Still life: ARTN Tap Dance Company
Still life: ARTN Tap Dance Company Credit: Makiko Yamamoto

Seemingly poised for world domination, tap dance is big even in Japan. Tappers wearing traditional sandals fitted out with cleats rocked a massive Busby Berkeley-esque dance scene in the 2003 Japanese action flick The Blind Swordsman: Zatoichi, set during the Edo period of roughly 150 to 400 years ago. One of the featured tapsters was hip-hop stylist Yuji Uragami, aka Suji, who’s performing at all three of Chicago Human Rhythm Project’s Juba! concerts this year. Online videos show him tapping in the Times Square subway station, upper body loose and swaying in the style made famous by Savion Glover. But Uragami is lighter on his feet than Glover: in another video, his jaw-dropping hummingbird beats sound like a funky synthesizer beneath the lightning-fast licks of jazz guitarist Watanabe Tomoyuki.

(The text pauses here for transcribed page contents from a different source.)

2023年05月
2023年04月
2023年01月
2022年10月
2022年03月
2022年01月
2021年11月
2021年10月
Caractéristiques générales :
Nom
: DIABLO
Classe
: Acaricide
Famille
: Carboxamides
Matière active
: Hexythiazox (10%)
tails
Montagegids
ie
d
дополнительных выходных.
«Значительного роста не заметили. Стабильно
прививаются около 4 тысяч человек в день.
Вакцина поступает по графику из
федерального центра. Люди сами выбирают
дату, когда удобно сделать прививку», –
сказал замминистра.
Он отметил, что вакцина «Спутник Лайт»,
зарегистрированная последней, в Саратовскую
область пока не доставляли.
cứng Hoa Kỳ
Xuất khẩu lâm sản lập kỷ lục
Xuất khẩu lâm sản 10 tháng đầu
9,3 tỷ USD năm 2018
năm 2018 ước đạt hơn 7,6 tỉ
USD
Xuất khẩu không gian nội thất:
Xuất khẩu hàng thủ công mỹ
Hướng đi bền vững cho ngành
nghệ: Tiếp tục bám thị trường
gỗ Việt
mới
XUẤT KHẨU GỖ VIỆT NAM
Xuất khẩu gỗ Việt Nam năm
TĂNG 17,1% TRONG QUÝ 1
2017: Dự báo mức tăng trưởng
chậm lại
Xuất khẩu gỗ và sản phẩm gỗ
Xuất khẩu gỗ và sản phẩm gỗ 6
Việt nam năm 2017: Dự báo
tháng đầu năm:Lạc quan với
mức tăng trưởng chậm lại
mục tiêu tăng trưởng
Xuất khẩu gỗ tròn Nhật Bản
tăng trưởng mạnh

Japanese tap evangelist Yukiko “Smilie” Misumi, meanwhile, is a rhythmically sensitive, more traditional tapper. Winner of this year’s Juba! Award from CHRP, she performs Thursday night with her troupe, ARTN Tap Dance Company, on a bill that also features Chicago’s FootworKINGz, who tore up the house with their percussive stylings at CHRP’s “Windy City Rhythms” show last May. They’ll be joined by Chicago repertory companies BAM!, Jump Rhythm Jazz Project, and MADD Rhythms, among others. Wednesday night is devoted to soloists, and Saturday to “masters,” including Dormeshia Sumbry-Edwards, Derick K. Grant, and Sam Weber.